Collected data entries
• • •

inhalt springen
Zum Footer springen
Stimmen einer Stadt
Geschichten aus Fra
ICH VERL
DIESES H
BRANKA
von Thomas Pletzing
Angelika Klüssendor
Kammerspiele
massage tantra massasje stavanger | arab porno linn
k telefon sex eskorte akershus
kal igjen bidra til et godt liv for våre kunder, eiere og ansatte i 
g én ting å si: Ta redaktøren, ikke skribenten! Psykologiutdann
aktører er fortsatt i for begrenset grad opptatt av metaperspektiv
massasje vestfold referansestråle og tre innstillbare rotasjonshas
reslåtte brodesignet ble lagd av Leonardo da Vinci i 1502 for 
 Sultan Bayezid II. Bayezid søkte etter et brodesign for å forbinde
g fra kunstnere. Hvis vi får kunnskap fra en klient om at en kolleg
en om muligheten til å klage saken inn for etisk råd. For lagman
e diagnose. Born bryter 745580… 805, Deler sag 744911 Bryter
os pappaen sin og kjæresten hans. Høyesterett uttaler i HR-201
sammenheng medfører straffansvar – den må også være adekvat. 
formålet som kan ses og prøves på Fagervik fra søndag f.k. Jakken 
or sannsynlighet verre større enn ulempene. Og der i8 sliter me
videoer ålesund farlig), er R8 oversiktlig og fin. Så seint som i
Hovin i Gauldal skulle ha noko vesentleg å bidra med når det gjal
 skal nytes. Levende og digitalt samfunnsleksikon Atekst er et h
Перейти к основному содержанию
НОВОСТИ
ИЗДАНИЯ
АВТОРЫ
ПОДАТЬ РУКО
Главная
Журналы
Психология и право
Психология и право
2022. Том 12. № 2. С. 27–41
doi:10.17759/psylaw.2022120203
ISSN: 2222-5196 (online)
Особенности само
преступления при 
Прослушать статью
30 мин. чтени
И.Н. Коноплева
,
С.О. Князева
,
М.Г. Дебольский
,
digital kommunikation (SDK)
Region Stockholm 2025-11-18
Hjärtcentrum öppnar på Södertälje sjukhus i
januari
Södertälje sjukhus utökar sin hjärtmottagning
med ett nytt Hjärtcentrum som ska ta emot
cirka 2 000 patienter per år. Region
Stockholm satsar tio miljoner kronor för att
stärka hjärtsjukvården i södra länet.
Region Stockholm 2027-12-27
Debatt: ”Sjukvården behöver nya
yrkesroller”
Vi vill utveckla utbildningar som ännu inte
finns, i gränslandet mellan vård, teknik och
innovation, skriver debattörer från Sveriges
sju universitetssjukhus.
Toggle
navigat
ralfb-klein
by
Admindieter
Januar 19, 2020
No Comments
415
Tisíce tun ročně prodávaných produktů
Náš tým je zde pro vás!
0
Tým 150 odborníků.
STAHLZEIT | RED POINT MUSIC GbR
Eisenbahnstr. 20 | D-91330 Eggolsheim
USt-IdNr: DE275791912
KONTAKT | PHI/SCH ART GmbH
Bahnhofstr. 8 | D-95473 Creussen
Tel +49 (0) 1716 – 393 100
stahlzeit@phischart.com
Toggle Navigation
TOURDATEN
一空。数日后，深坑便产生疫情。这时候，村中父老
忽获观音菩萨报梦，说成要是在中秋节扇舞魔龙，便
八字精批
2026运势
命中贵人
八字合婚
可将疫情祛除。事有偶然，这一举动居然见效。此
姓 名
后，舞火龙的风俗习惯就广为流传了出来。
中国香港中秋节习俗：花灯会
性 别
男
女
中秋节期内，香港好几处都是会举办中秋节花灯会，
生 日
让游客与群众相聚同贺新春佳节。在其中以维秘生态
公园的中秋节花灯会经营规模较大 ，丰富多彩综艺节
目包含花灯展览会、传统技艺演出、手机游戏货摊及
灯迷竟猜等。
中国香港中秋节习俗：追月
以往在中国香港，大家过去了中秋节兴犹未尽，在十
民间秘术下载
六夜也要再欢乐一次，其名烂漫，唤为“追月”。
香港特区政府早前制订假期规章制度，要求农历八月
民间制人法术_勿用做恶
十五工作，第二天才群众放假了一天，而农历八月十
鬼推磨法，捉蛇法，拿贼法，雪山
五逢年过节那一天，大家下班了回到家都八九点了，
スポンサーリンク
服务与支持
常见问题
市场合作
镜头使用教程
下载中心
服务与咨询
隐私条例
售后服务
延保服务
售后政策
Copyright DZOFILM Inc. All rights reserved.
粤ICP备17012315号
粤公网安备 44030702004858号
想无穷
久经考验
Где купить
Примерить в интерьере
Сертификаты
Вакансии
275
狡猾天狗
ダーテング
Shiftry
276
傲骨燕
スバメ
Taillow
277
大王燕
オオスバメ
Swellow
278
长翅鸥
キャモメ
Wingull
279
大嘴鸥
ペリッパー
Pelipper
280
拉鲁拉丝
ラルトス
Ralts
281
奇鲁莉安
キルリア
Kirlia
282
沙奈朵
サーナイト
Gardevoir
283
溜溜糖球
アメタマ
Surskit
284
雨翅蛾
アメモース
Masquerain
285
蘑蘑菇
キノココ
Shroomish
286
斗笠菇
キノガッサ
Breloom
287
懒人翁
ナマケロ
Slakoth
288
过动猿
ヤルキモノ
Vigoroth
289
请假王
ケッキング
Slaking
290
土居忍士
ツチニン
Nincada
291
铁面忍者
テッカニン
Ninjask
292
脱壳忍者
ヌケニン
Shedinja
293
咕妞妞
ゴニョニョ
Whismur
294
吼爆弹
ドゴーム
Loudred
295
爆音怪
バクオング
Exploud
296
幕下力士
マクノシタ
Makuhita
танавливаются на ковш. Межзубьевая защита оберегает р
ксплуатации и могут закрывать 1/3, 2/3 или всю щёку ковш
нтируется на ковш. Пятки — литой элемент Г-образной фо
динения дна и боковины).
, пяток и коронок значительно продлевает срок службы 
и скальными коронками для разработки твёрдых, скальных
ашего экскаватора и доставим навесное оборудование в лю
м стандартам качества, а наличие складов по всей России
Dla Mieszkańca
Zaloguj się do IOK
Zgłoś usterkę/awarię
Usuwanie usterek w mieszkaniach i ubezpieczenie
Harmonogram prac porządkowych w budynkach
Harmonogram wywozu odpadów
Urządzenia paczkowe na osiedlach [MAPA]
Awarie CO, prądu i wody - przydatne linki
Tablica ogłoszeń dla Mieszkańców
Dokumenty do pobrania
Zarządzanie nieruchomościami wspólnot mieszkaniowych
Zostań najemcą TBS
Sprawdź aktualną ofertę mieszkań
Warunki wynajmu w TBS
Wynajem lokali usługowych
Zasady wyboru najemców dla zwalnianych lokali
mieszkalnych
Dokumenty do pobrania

• • •

[Exercise goal]:
Please transcribe exactly the line containing "танавливаются на ковш." and every line after it to the end of the data, and no other lines.

[Response to this task]:
танавливаются на ковш. Межзубьевая защита оберегает р
ксплуатации и могут закрывать 1/3, 2/3 или всю щёку ковш
нтируется на ковш. Пятки — литой элемент Г-образной фо
динения дна и боковины).
, пяток и коронок значительно продлевает срок службы 
и скальными коронками для разработки твёрдых, скальных
ашего экскаватора и доставим навесное оборудование в лю
м стандартам качества, а наличие складов по всей России
Dla Mieszkańca
Zaloguj się do IOK
Zgłoś usterkę/awarię
Usuwanie usterek w mieszkaniach i ubezpieczenie
Harmonogram prac porządkowych w budynkach
Harmonogram wywozu odpadów
Urządzenia paczkowe na osiedlach [MAPA]
Awarie CO, prądu i wody - przydatne linki
Tablica ogłoszeń dla Mieszkańców
Dokumenty do pobrania
Zarządzanie nieruchomościami wspólnot mieszkaniowych
Zostań najemcą TBS
Sprawdź aktualną ofertę mieszkań
Warunki wynajmu w TBS
Wynajem lokali usługowych
Zasady wyboru najemców dla zwalnianych lokali
mieszkalnych
Dokumenty do pobrania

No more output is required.